** Opening TEXT SEGMENT block **
What you need to know
- Activision Blizzard reached an agreement with the U.S. Equal Employment Opportunity Commission.
- Under the agreement, Activision Blizzard will create an $18 million fund for the purpose of making amends.
- Any amount not claimed by "eligible" employees will used towards various charities for women in the gaming industry.
Activision Blizzard announced a settlement with the U.S. Equal Employment Opportunity Commission (EEOC) on Monday, committing to the creation of an $18 million fund for the purpose of amends. Any amounts from the fund not received by "eligible claimants" are stated to go towards charities for women in the gaming industry and to promote awareness around harassment.
Activision Blizzard still faces a lawsuit from the State of California, alleging that the company allowed sexist workplace behavior and abuse to occur without punishment. Activision Blizzard and its CEO Bobby Kotick were recently subpoenaed by the SEC.
"There is no place anywhere at our company for discrimination, harassment, or unequal treatment of any kind, and I am grateful to the employees who bravely shared their experiences," said Activision Blizzard CEO Bobby Kotick. "I am sorry that anyone had to experience inappropriate conduct, and I remain unwavering in my commitment to make Activision Blizzard one of the world's most inclusive, respected, and respectful workplaces."
** Closing TEXT SEGMENT block **
** Opening RECORDS block **
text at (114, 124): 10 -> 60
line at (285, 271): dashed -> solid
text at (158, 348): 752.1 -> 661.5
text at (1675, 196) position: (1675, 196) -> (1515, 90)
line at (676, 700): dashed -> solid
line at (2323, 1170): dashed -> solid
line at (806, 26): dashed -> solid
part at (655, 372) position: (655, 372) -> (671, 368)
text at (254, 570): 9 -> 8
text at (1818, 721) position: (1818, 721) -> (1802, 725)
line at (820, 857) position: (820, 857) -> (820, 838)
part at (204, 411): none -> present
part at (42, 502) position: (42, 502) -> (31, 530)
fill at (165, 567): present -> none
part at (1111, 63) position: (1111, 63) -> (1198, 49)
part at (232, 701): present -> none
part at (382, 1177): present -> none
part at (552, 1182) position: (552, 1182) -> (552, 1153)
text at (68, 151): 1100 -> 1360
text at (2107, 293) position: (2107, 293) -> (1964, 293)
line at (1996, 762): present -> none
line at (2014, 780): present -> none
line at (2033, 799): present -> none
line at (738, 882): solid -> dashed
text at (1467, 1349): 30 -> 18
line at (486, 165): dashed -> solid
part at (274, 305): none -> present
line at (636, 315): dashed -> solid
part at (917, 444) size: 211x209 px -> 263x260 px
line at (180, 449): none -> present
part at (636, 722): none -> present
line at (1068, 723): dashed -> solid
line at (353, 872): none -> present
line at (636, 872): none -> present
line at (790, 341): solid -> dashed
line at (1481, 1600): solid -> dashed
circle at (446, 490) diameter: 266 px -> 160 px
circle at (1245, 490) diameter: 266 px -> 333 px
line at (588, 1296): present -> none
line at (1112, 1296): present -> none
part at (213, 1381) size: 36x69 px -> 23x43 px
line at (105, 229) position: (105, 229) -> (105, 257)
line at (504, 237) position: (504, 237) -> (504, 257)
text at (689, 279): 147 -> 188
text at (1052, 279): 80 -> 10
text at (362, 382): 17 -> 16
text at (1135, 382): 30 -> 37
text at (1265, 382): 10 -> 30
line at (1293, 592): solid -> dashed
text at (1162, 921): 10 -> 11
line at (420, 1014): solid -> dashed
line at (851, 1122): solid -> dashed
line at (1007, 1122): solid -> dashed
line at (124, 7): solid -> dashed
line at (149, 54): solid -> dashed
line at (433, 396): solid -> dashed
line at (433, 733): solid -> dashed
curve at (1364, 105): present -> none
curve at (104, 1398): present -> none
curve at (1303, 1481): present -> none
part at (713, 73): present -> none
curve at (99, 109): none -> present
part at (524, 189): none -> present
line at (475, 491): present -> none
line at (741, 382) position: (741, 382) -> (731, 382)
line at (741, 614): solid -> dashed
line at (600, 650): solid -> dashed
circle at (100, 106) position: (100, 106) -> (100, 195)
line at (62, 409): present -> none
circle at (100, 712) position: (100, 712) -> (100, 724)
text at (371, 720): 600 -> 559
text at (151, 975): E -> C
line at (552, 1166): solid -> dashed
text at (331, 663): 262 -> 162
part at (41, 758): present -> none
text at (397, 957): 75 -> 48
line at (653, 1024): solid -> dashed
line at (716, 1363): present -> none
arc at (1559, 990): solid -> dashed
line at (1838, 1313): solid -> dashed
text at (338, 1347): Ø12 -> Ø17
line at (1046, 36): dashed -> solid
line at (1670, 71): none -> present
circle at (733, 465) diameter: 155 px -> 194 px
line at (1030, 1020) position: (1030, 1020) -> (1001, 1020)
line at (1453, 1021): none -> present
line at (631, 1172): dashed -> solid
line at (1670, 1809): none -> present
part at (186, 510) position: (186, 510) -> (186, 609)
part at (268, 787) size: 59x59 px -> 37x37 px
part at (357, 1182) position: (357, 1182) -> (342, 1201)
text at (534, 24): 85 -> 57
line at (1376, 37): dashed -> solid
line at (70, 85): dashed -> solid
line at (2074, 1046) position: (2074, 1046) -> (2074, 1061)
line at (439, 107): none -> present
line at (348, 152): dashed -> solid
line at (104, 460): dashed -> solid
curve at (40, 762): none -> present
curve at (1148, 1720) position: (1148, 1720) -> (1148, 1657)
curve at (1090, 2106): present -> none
** Closing RECORDS block **
BRIEF A |
Do these statements agree with the Activision Blizzard settlement article above? Answer yes or no for each, and quote the article's deciding words exactly. (i) The fund Activision Blizzard committed to is worth $18 million. (ii) The lawsuit from the State of California has been resolved. (iii) Bobby Kotick was subpoenaed by the SEC.
BRIEF B |
In the Activision Blizzard settlement article above, what does Bobby Kotick say has no place anywhere at the company? List every item he names.
BRIEF C |
Carry the Activision Blizzard settlement article on from its last sentence.

RESPONSE BOX A |
(i) Yes: "committing to the creation of an $18 million fund"
(ii) No: "Activision Blizzard still faces a lawsuit from the State of California"
(iii) Yes: "Activision Blizzard and its CEO Bobby Kotick were recently subpoenaed by the SEC."

RESPONSE BOX B |
- discrimination
- harassment
- unequal treatment of any kind

RESPONSE BOX C |
As part of the agreement with the EEOC, Activision Blizzard is also committing to improving its policies and training around harassment in the workplace. Activision Blizzard also states it will be appointing a third-party equal opportunity consultant that will present its own findings to the EEOC.
Multiple senior developers were let go from Blizzard Entertainment, including the game director on upcoming action role-playing game Diablo 4. Activision Blizzard is accused of not cooperating with the investigation by the Department of Fair Employment and Housing, as well as being charged with violating labor laws.
A copy of the ABK workers' collective statement received by Windows Central directly accuses Activision Blizzard of surveillance, coercion and "hiring notorious union busters."
A settlement with regulators and the language of the chief executive sound like progress to me. I don't see why any workers should put up with an old boys club in 2021. Especially at a publicly held company.